There is something about shiplap that calls out to me, it makes me thinks of so many things wrapped into one look. I love the clean, crisp look that it adds to a neutral wall. Also, how it can be used with so many different styles of home decor. Okay, so how many women out there are begging their other half to magically become a construction guru along with a goofball personality, much like Chip Gaines?
“It’s easy,” I said, “we just get the wood and nail it to the walls.” Right. Good thing we had a little help in this DIY adventure. I’ll take credit for being the brains, I come up with what I want to happen and discuss the image with kindergarten style drawings and Scott puts it on paper with numbers (engineering brain), then we call in reinforcements. Thank you to Team Collier (Craig Collier) for helping get the job done.
Like every other amateur out there, I scanned Pinterest for the images I like. I feel like men need visuals and I have to show my husband exactly what I’m looking to complete.

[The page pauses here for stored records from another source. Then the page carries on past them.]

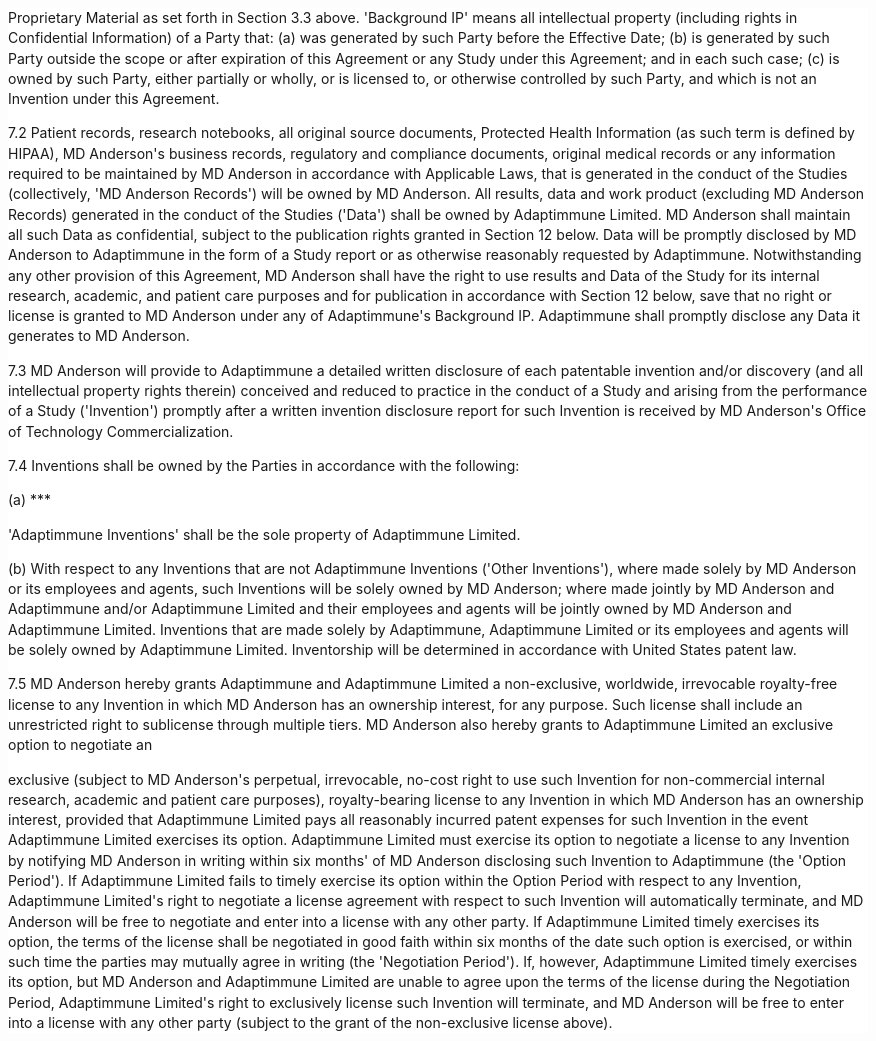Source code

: Proprietary Material as set forth in Section 3.3 above. 'Background IP' means all intellectual property (including rights in Confidential Information) of a Party that: (a) was generated by such Party before the Effective Date; (b) is generated by such Party outside the scope or after expiration of this Agreement or any Study under this Agreement; and in each such case; (c) is owned by such Party, either partially or wholly, or is licensed to, or otherwise controlled by such Party, and which is not an Invention under this Agreement.

7.2 Patient records, research notebooks, all original source documents, Protected Health Information (as such term is defined by HIPAA), MD Anderson's business records, regulatory and compliance documents, original medical records or any information required to be maintained by MD Anderson in accordance with Applicable Laws, that is generated in the conduct of the Studies (collectively, 'MD Anderson Records') will be owned by MD Anderson. All results, data and work product (excluding MD Anderson Records) generated in the conduct of the Studies ('Data') shall be owned by Adaptimmune Limited. MD Anderson shall maintain all such Data as confidential, subject to the publication rights granted in Section 12 below. Data will be promptly disclosed by MD Anderson to Adaptimmune in the form of a Study report or as otherwise reasonably requested by Adaptimmune. Notwithstanding any other provision of this Agreement, MD Anderson shall have the right to use results and Data of the Study for its internal research, academic, and patient care purposes and for publication in accordance with Section 12 below, save that no right or license is granted to MD Anderson under any of Adaptimmune's Background IP. Adaptimmune shall promptly disclose any Data it generates to MD Anderson.

7.3 MD Anderson will provide to Adaptimmune a detailed written disclosure of each patentable invention and/or discovery (and all intellectual property rights therein) conceived and reduced to practice in the conduct of a Study and arising from the performance of a Study ('Invention') promptly after a written invention disclosure report for such Invention is received by MD Anderson's Office of Technology Commercialization.

7.4 Inventions shall be owned by the Parties in accordance with the following:

(a) ***

'Adaptimmune Inventions' shall be the sole property of Adaptimmune Limited.

(b) With respect to any Inventions that are not Adaptimmune Inventions ('Other Inventions'), where made solely by MD Anderson or its employees and agents, such Inventions will be solely owned by MD Anderson; where made jointly by MD Anderson and Adaptimmune and/or Adaptimmune Limited and their employees and agents will be jointly owned by MD Anderson and Adaptimmune Limited. Inventions that are made solely by Adaptimmune, Adaptimmune Limited or its employees and agents will be solely owned by Adaptimmune Limited. Inventorship will be determined in accordance with United States patent law.

7.5 MD Anderson hereby grants Adaptimmune and Adaptimmune Limited a non-exclusive, worldwide, irrevocable royalty-free license to any Invention in which MD Anderson has an ownership interest, for any purpose. Such license shall include an unrestricted right to sublicense through multiple tiers. MD Anderson also hereby grants to Adaptimmune Limited an exclusive option to negotiate an

exclusive (subject to MD Anderson's perpetual, irrevocable, no-cost right to use such Invention for non-commercial internal research, academic and patient care purposes), royalty-bearing license to any Invention in which MD Anderson has an ownership interest, provided that Adaptimmune Limited pays all reasonably incurred patent expenses for such Invention in the event Adaptimmune Limited exercises its option. Adaptimmune Limited must exercise its option to negotiate a license to any Invention by notifying MD Anderson in writing within six months' of MD Anderson disclosing such Invention to Adaptimmune (the 'Option Period').  If Adaptimmune Limited fails to timely exercise its option within the Option Period with respect to any Invention, Adaptimmune Limited's right to negotiate a license agreement with respect to such Invention will automatically terminate, and MD Anderson will be free to negotiate and enter into a license with any other party. If Adaptimmune Limited timely exercises its option, the terms of the license shall be negotiated in good faith within six months of the date such option is exercised, or within such time the parties may mutually agree in writing (the 'Negotiation Period'). If, however, Adaptimmune Limited timely exercises its option, but MD Anderson and Adaptimmune Limited are unable to agree upon the terms of the license during the Negotiation Period, Adaptimmune Limited's right to exclusively license such Invention will terminate, and MD Anderson will be free to enter into a license with any other party (subject to the grant of the non-exclusive license above).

Then I narrowed down the tutorials. I found this article “Shiplap Walls: The Cheap and Easy Way” by Little Red Brickhouse helpful and we modified it to our needs.
Here is our before. My master plan was to change the look of the fireplace and make it a focal point of the home. Also, shiplap a small wall that was just blah, to offset the fireplace. Finally, I wanted to replace the mantel with a reclaimed piece of wood. (On a side note, that fan had to come down).
I found a supplier on Craigslist from Columbia, SC that cut our mantel to size and delivered it to me in Charleston. The antique heart pine is originally from American Tobacco Co in Durham, North Carolina.
Some people paint before putting the wood on the walls because it’s hard to get in the cracks. We had to have our ceiling painted so we had the painters spray the shiplap. Getting the mantel up was another task. That piece of wood is super heavy, like takes two people to lift kind of heavy. To mount, we had the option of buying a “floating mantel kit” from online for $100 or figuring it out on our own. We were able to hang it with brackets from Lowe’s for $20 total and I love the industrial look those add.
Notice in the first image, the black around the fireplace looks damaged. That’s because we did cause damage when we took the original mantel off. I was able to sand and repair it, then paint it black again. We are still tossing around the idea of tile or brick, but for now, I like the black.
We also replaced all of the lights and fans in the home, I will share those later. I was hestitant on having the TV above the mantel but it was the only place we could put it. Maybe I can talk Scott into building one of those fancy boxes to cover it… stay tuned!
I love the way it turned out and it’s totally something an amateur can do. This living room is still a work in progress and I can’t wait for it to be complete. Is your home ever complete though? By the time I finish these projects, I’ll probably find something else to change. That’s the fun of home renovations!